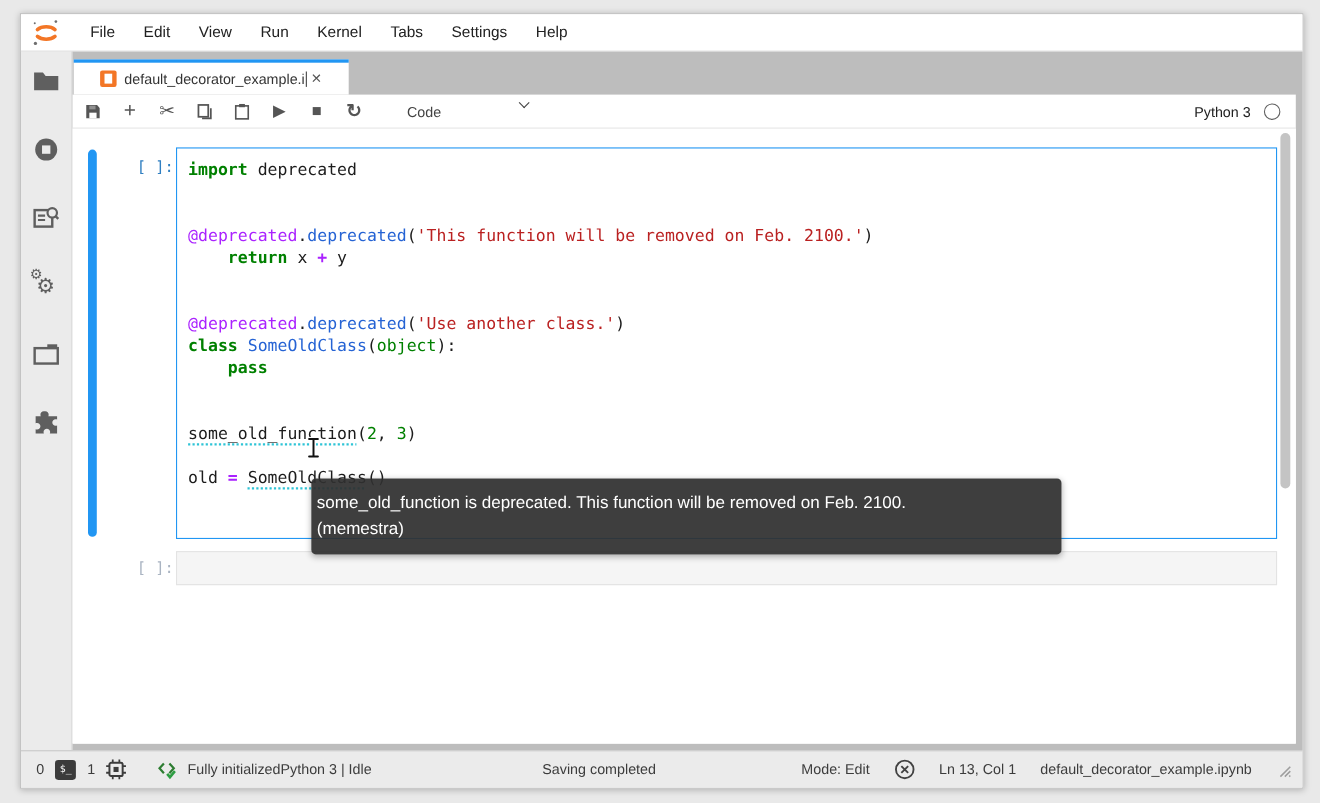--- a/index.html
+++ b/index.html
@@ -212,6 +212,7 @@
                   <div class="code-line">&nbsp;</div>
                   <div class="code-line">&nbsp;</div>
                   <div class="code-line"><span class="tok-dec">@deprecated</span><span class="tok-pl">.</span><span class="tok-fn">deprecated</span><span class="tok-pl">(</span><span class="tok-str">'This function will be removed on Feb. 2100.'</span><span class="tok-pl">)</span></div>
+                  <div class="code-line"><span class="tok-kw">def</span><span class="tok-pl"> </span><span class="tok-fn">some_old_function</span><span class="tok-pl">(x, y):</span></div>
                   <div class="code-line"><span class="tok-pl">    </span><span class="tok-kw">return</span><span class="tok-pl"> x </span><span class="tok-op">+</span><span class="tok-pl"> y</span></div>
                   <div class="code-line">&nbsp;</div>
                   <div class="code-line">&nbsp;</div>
============
Provide a precise transcription of the listing, excluding each picture.

> _Solution for this task_:
--- a/index.html
+++ b/index.html
@@ -212,6 +212,7 @@
                   <div class="code-line">&nbsp;</div>
                   <div class="code-line">&nbsp;</div>
                   <div class="code-line"><span class="tok-dec">@deprecated</span><span class="tok-pl">.</span><span class="tok-fn">deprecated</span><span class="tok-pl">(</span><span class="tok-str">'This function will be removed on Feb. 2100.'</span><span class="tok-pl">)</span></div>
+                  <div class="code-line"><span class="tok-kw">def</span><span class="tok-pl"> </span><span class="tok-fn">some_old_function</span><span class="tok-pl">(x, y):</span></div>
                   <div class="code-line"><span class="tok-pl">    </span><span class="tok-kw">return</span><span class="tok-pl"> x </span><span class="tok-op">+</span><span class="tok-pl"> y</span></div>
                   <div class="code-line">&nbsp;</div>
                   <div class="code-line">&nbsp;</div>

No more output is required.